Isso fica claro em “The Golden House”, ainda inédito no Brasil, mas deve ser lançado aqui ainda este ano. O livro, eleito um dos melhores de 2017, conta a história do bilionário indiano Nero Golden, que decide se autoexilar em Nova York com seus três filhos. Lá, eles encontram como vizinho o cineasta René, que fica amigo da família e decide fazer um documentário sobre eles.
A proximidade de Réne, que se torna o narrador da trama, faz com que a família, aparentemente fechada e cheia de segredos, passe a se abrir, especialmente depois que o patriarca decide se casar de novo com uma modelo russa bem mais nova que ele. Após isso, os filhos começam a abandonar a casa, e a enfrentar a dura realidade da sociedade americana da atualidade.
Todos os filhos de Nero têm sérios problemas de relacionamento. D (isso mesmo,  o nome dele é só uma letra), o mais novo, começa a questionar a sua sexualidade, se ele é homem ou mulher, ou “uma mulher com pênis”, como escreve Rushdie.
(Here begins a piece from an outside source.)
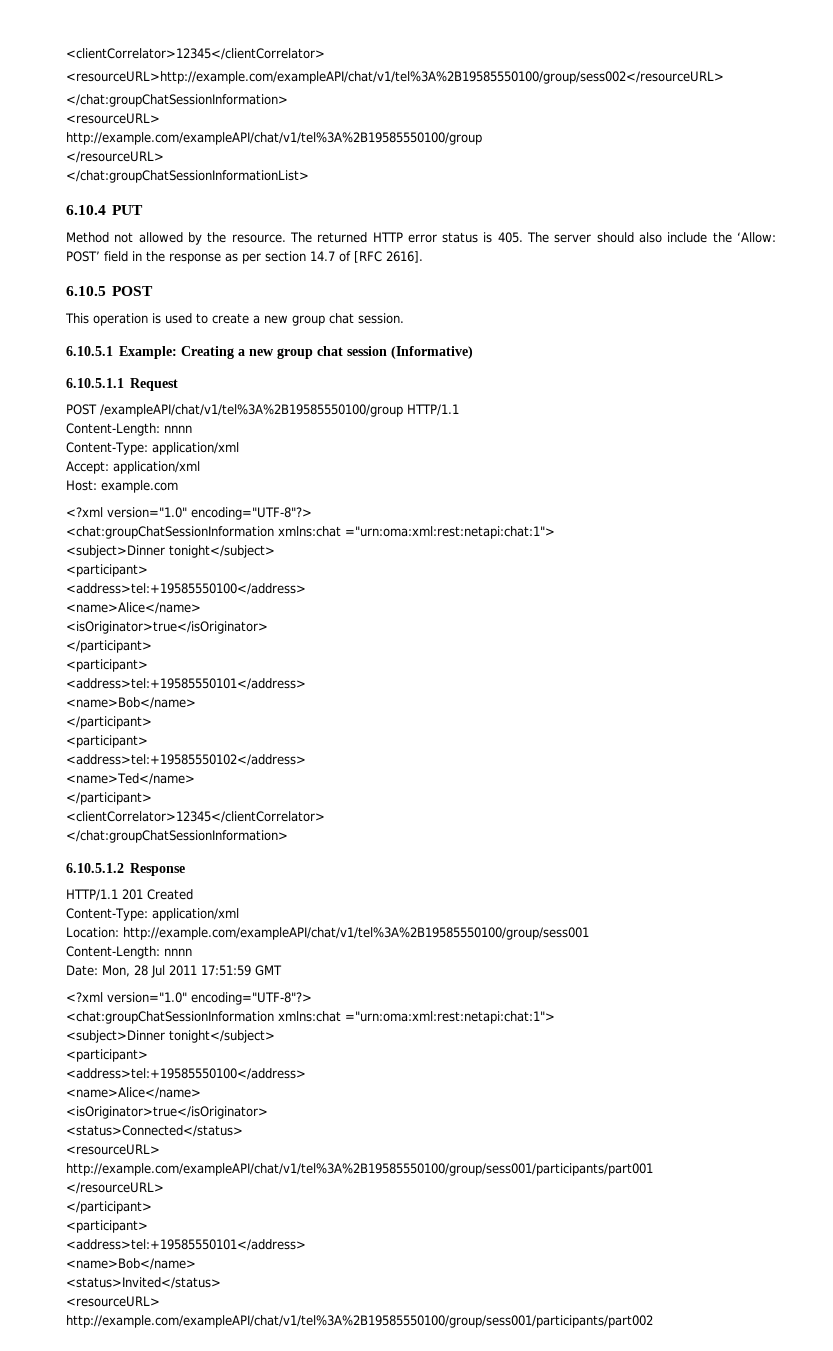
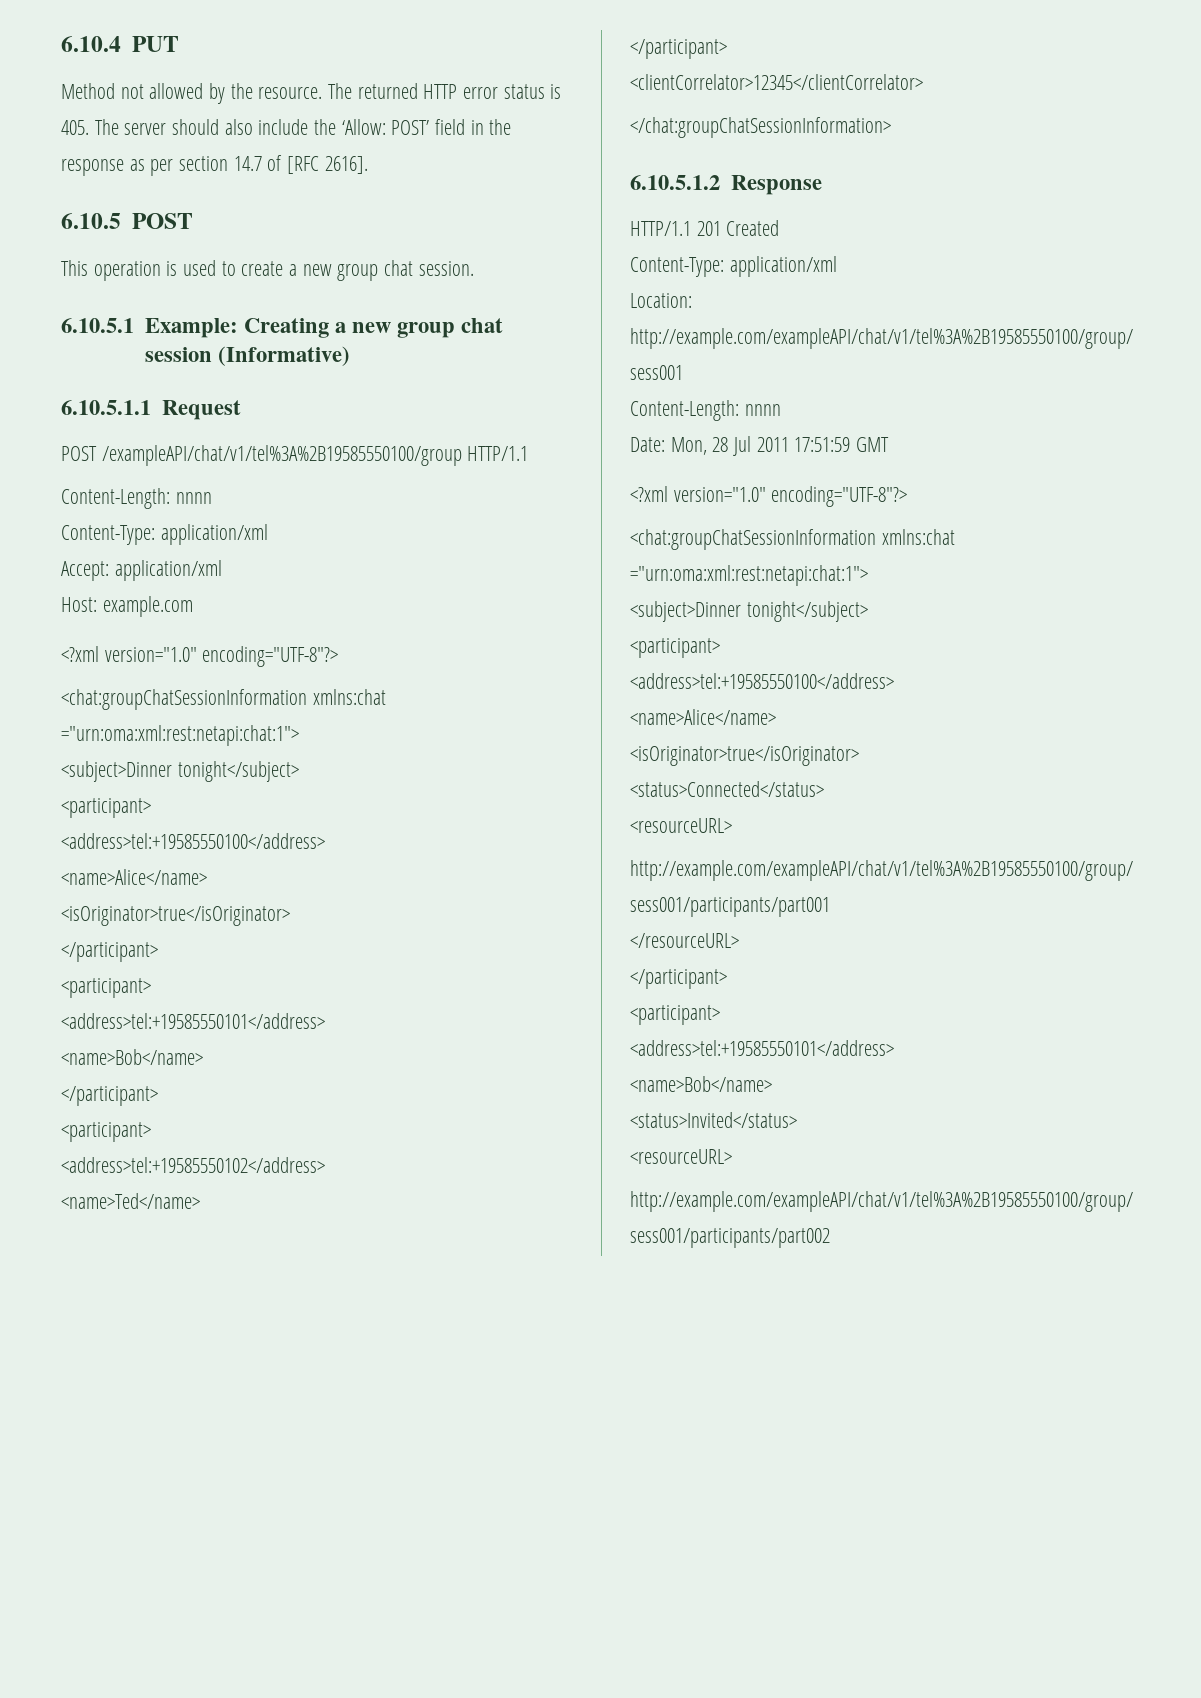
[66,48,325,60] [66,71,724,84] [66,94,288,107] [66,113,160,124] [66,132,482,145] [66,151,164,163] [66,170,309,183] <clientCorrelator>12345</clientCorrelator> // <resourceURL>http://example.com/exampleAPI/chat/v1/tel%3A%2B19585550100/group/sess002</resourceURL> // </chat:groupChatSessionInformation> // <resourceURL> // http://example.com/exampleAPI/chat/v1/tel%3A%2B19585550100/group // </resourceURL> // </chat:groupChatSessionInformationList> // -> (61, 44) none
O livro envereda pelo debate das questões de gênero de forma corajosa e sem levantar bandeira.
Apu, o filho do meio é um artista meio bon vivant, que não se adapta completamente aos EUA, e acaba voltando à Índia, onde descobre a razão da fuga do pai e acaba sofrendo graves consequências por isso. O filho mais velho, Petya, desenvolve agorofobia, e, incompreendido pelos irmãos, acaba tendo que provar sua superação, mas também com graves consequências.
Todos os livros de Rushdie mexem com a questão do livre arbítrio, de como são as pessoas que fazem as escolhas que lhes dão alegrias ou grandes desgraças. Em “The Golden House” não há final feliz. A dura realidade da eleição de Trump influenciou o autor para que ele se mostrasse mais pessimista, e usasse o livro para mostrar a importância de fazer as escolhas certas. Trump até aparece no livro, retratado como um candidato fictício à presidência que se parece o Goringa do Batman. Mais uma triste alegoria para mostrar a que ponto chegamos!